Disposition of sulfadimidine and its N4-acetyl and hydroxy metabolites in horse plasma.

The study investigates how sulfadimidine, a type of drug, and its various metabolites behave in horse plasma after being administered intravenously. It found that the concentrations of the metabolites were small and tracked alongside sulfadimidine, and the ratio of the drug attached to proteins in the plasma changed depending on the dosage.
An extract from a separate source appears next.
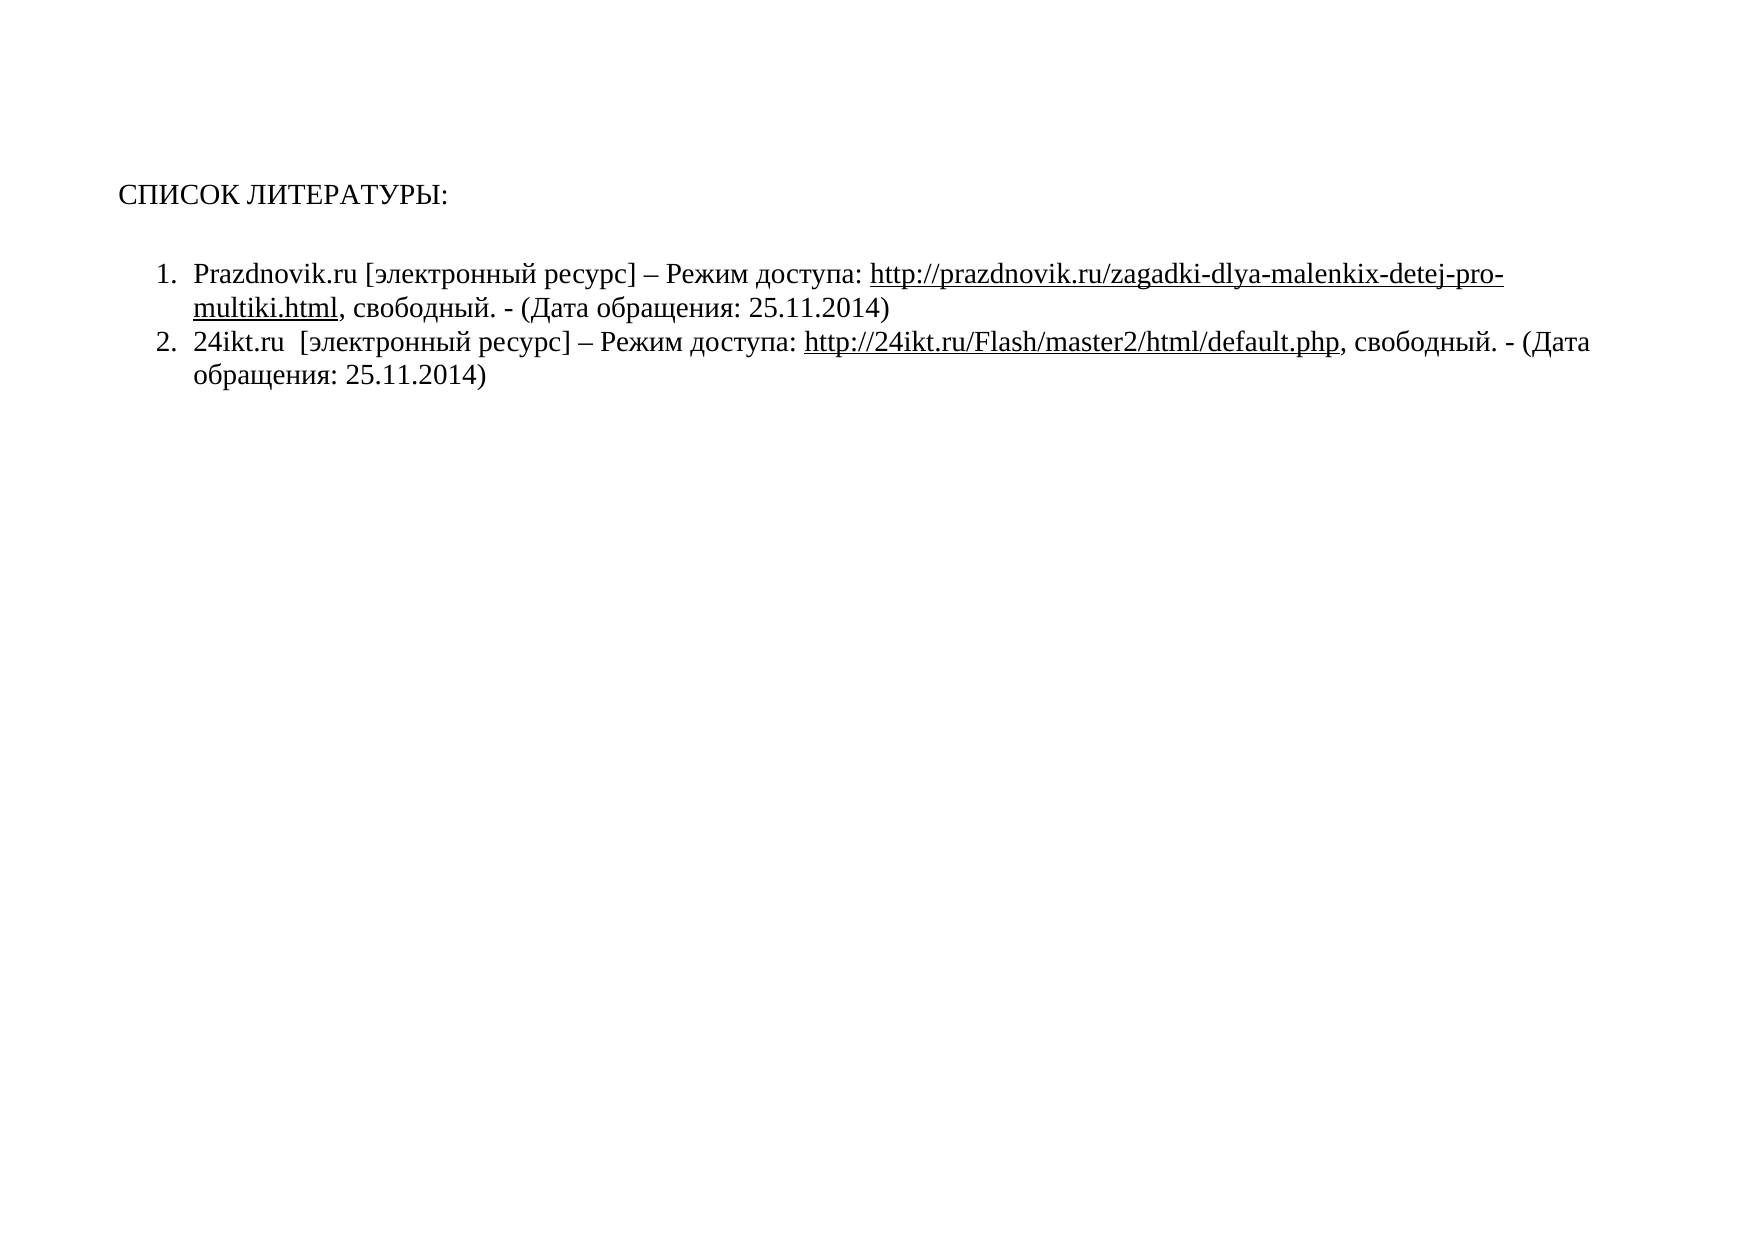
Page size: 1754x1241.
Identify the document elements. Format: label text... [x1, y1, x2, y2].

text Список Литературы: [118, 177, 1636, 211]
list 24ikt.ru [электронный ресурс] – Режим доступа: http://24ikt.ru/Flash/master2/html/default.php, свободный. - (Дата обращения: 25.11.2014) [156, 324, 1636, 391]
list Prazdnovik.ru [электронный ресурс] – Режим доступа: http://prazdnovik.ru/zagadki-dlya-malenkix-detej-pro-multiki.html, свободный. - (Дата обращения: 25.11.2014) [156, 257, 1636, 324]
Further Explanation of the Research

• Three horses were administered sulfadimidine (SDM), a type of sulfonamide drug, intravenously. The doses were in two levels – 20 and 200 milligrams per kilogram of body weight – and were administered in cross-over trials. A cross-over trial is a type of experiment where subjects (in this case, horses) are given multiple treatments or interventions in random order, and their effects are measured after each treatment.
• The main objective was to study how SDM and its metabolites behaved in horse plasma. Metabolites are substances formed as the body metabolizes or breaks down drugs. Here, the metabolites they studied were N4-acetylsulfadimidine (N4-SDM), 6-hydroxymethyl-4-methyl-pyrimidine (SCH2OH) and 5-hydroxy-4,6-dimethyl-pyrimidine (SOH).
• Plasma concentrations of SDM and its metabolites N4-SDM, SOH, and SCH2OH ran parallel starting at four hours after drug administration, meaning that the levels rose and fell in unison within the bloodstream. The percentages of these metabolites in plasma were small, with N4-SDM at 0.58-0.90%, SOH at 0.83-6.75% and SCH2OH at 0.38-0.71%.
• At the higher dose of 200 mg/kg, the half-life of the drug in the body was slightly longer (6.0, 10.5, 11.0 hours vs 5.0, 9.5, 9.5 hours for the lower dose). This indicates that the body took slightly longer to break down and eliminate the drug when it was given at a higher dose.
• Focusing on how much of the drug was protein-bound in the plasma, the researchers found that the percentage varied with the dose. Protein-binding refers to the drug’s ability to bind to proteins in the blood, which affects how the drug is distributed throughout the body and how quickly it is cleared. The protein binding for SDM was 61.5-73.3% at the lower dose and 50.5-52.1% at the higher dose. Similar variations were observed for the metabolites SOH and N4-SDM. This means that the protein binding capacity of SDM and its metabolites decreases as the dosage increases.
• The protein binding for SCH2OH, recorded at the higher dosage, ranged between 13.8 to 20.0%, suggesting it has a relatively lower affinity for blood proteins compared to the other substances.

This research offers valuable insights into how the drug sulfadimidine behaves within the body after administration, leading to better understanding of its potential effects and side effects in clinical or veterinary practice.